The wind hauled ahead with a head sea. By ten at night heavy sprays were flying and drumming over the forecastle; the companion of Steerage No. 1 had to be closed, and the door of communication through the second cabin thrown open. Either from the convenience of the opportunity, or because we had already a number of acquaintances in that part of the ship, Mr. Jones and I paid it a late visit. Steerage No. 1 is shaped like an isosceles triangle, the sides opposite the equal angles bulging outward with the contour of the ship. It is lined with eight pens of sixteen bunks apiece, four bunks below and four above on either side. At night the place is lit with two lanterns, one to each table. As the steamer beat on her way among the rough billows, the light passed through violent phases of change, and was thrown to and fro and up and down with startling swiftness. You were tempted to wonder, as you looked, how so thin a glimmer could control and disperse such solid blackness. When Jones and I entered we found a little company of our acquaintances seated together at the triangular foremost table. A more forlorn party, in more dismal circumstances, it would be hard to imagine. The motion here in the ship's nose was very violent; the uproar of the sea often overpoweringly loud. The yellow flicker of the lantern spun round and round and tossed the shadows in masses. The air was hot, but it struck a chill from its foetor.

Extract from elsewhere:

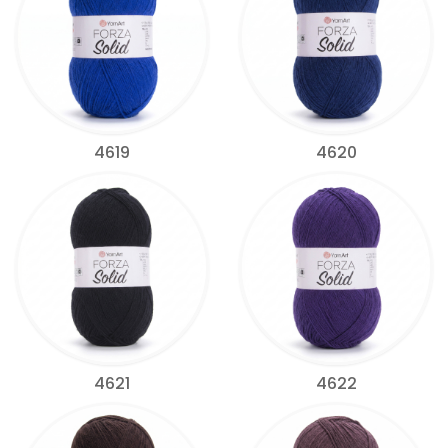
4619
4620
4621
4622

From all round in the dark bunks, the scarcely human noises of the sick joined into a kind of farmyard chorus. In the midst, these five friends of mine were keeping up what heart they could in company. Singing was their refuge from discomfortable thoughts and sensations. One piped, in feeble tones, 'Oh why left I my hame?' which seemed a pertinent question in the circumstances. Another, from the invisible horrors of a pen where he lay dog-sick upon the upper-shelf, found courage, in a blink of his sufferings, to give us several verses of the 'Death of Nelson'; and it was odd and eerie to hear the chorus breathe feebly from all sorts of dark corners, and 'this day has done his dooty' rise and fall and be taken up again in this dim inferno, to an accompaniment of plunging, hollow-sounding bows and the rattling spray-showers overhead.

All seemed unfit for conversation; a certain dizziness had interrupted the activity of their minds; and except to sing they were tongue-tied. There was present, however, one tall, powerful fellow of doubtful nationality, being neither quite Scotsman nor altogether Irish, but of surprising clearness of conviction on the highest problems. He had gone nearly beside himself on the Sunday, because of a general backwardness to indorse his definition of mind as 'a living, thinking substance which cannot be felt, heard, or seen' - nor, I presume, although he failed to mention it, smelt. Now he came forward in a pause with another contribution to our culture.

'Just by way of change,' said he, 'I'll ask you a Scripture riddle. There's profit in them too,' he added ungrammatically.

This was the riddle-

C and P Did agree To cut down C; But C and P Could not agree Without the leave of G; All the people cried to see The crueltie Of C and P.